Method: We propose an HMM-prior-driven variational autoencoder (HMM-VAE), the first to integrate a hidden Markov model as a structural prior over the VAE latent space for joint modeling of bidirectional interaction. Our framework jointly learns task-space reachability constraints and joint-space motion dynamics, and introduces HMM-segmentation-guided dynamic stiffness modulation for compliant contact control.
Contribution/Results: Trained solely on dyadic HHI data, the method generalizes effectively to diverse human partners without robot-specific retraining. Experiments on a humanoid robot demonstrate robust real-time performance.
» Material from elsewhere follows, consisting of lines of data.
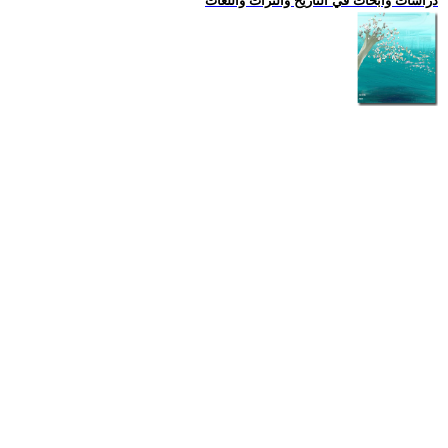
دراسات وابحاث في التاريخ والتراث واللغات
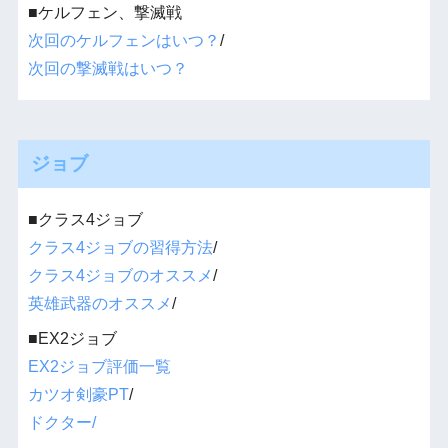
■ケルフェン、撃滅戦
次回のケルフェンはいつ？
/
次回の撃滅戦はいつ？
ジョブ
■クラス4ジョブ
クラス4ジョブの習得方法
/
クラス4ジョブのオススメ
/
英雄武器のオススメ
/
■EX2ジョブ
EX2ジョブ評価一覧
カツオ剣豪PT
/
ドクター/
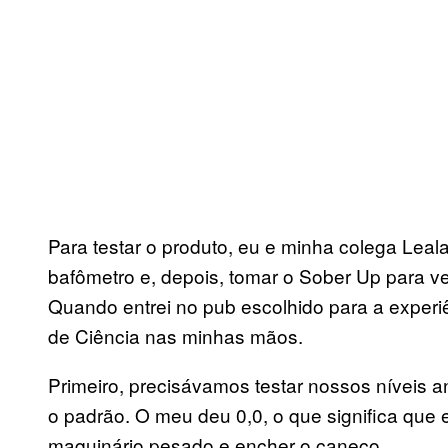
Para testar o produto, eu e minha colega Leala
bafômetro e, depois, tomar o Sober Up para ver
Quando entrei no pub escolhido para a experiê
de Ciência nas minhas mãos.
Primeiro, precisávamos testar nossos níveis a
o padrão. O meu deu 0,0, o que significa que eu
maquinário pesado e encher o caneco.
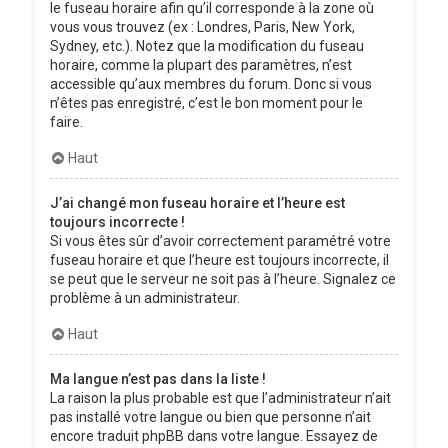
le fuseau horaire afin qu’il corresponde à la zone où
vous vous trouvez (ex : Londres, Paris, New York,
Sydney, etc.). Notez que la modification du fuseau
horaire, comme la plupart des paramètres, n’est
accessible qu’aux membres du forum. Donc si vous
n’êtes pas enregistré, c’est le bon moment pour le
faire.
Haut
J’ai changé mon fuseau horaire et l’heure est
toujours incorrecte !
Si vous êtes sûr d’avoir correctement paramétré votre
fuseau horaire et que l’heure est toujours incorrecte, il
se peut que le serveur ne soit pas à l’heure. Signalez ce
problème à un administrateur.
Haut
Ma langue n’est pas dans la liste !
La raison la plus probable est que l’administrateur n’ait
pas installé votre langue ou bien que personne n’ait
encore traduit phpBB dans votre langue. Essayez de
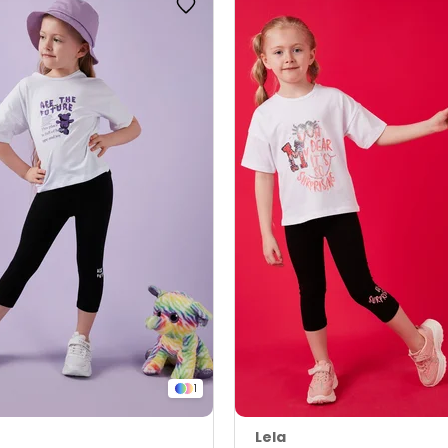
1
Lela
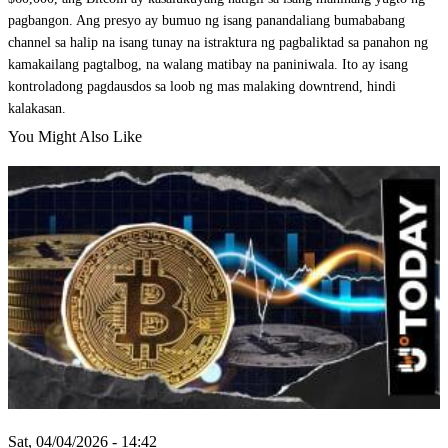
pagbangon. Ang presyo ay bumuo ng isang panandaliang bumababang
channel sa halip na isang tunay na istraktura ng pagbaliktad sa panahon ng
kamakailang pagtalbog, na walang matibay na paniniwala. Ito ay isang
kontroladong pagdausdos sa loob ng mas malaking downtrend, hindi
kalakasan.
You Might Also Like
Sat, 04/04/2026 - 14:42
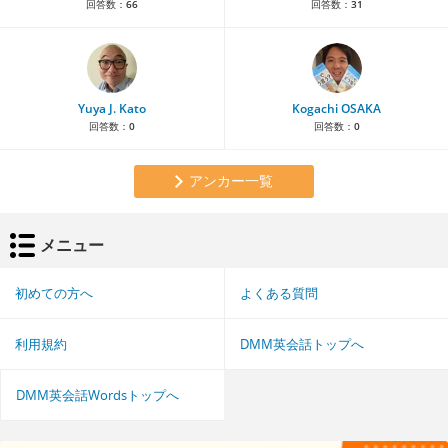
回答数：
66
回答数：
31
Yuya J. Kato
Kogachi OSAKA
回答数：
0
回答数：
0
アンカー一覧
メニュー
初めての方へ
よくある質問
利用規約
DMM英会話トップへ
DMM英会話Wordsトップへ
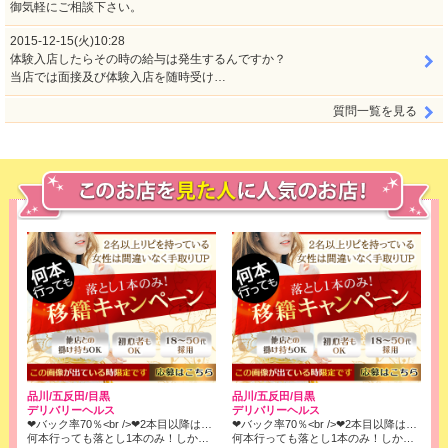
御気軽にご相談下さい。
2015-12-15(火)10:28
体験入店したらその時の給与は発生するんですか？
当店では面接及び体験入店を随時受け…
質問一覧を見る
品川/五反田/目黒
品川/五反田/目黒
デリバリーヘルス
デリバリーヘルス
❤バック率70％<br />❤2本目以降はコース料金全取りでOK!<br />※店落ちは1本目の6000円のみです！
❤バック率70％<br />❤2本目以降はコース料金全取りでOK!<br />※店落ちは1本目の6000円のみです！
何本行っても落とし1本のみ！しかもバック率は70％❢❢
何本行っても落とし1本のみ！しかもバック率は70％❢❢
User studies confirm that generated motions are significantly more human-like, exhibit faster and more accurate responsiveness, and achieve substantially higher subjective preference ratings compared to baseline approaches.
📝 Abstract
This article presents a method for learning well-coordinated Human-Robot Interaction (HRI) from Human-Human Interactions (HHI). We devise a hybrid approach using Hidden Markov Models (HMMs) as the latent space priors for a Variational Autoencoder to model a joint distribution over the interacting agents. We leverage the interaction dynamics learned from HHI to learn HRI and incorporate the conditional generation of robot motions from human observations into the training, thereby predicting more accurate robot trajectories. The generated robot motions are further adapted with Inverse Kinematics to ensure the desired physical proximity with a human, combining the ease of joint space learning and accurate task space reachability. For contact-rich interactions, we modulate the robot's stiffness using HMM segmentation for a compliant interaction. We verify the effectiveness of our approach deployed on a Humanoid robot via a user study. Our method generalizes well to various humans despite being trained on data from just two humans. We find that Users perceive our method as more human-like, timely, and accurate and rank our method with a higher degree of preference over other baselines.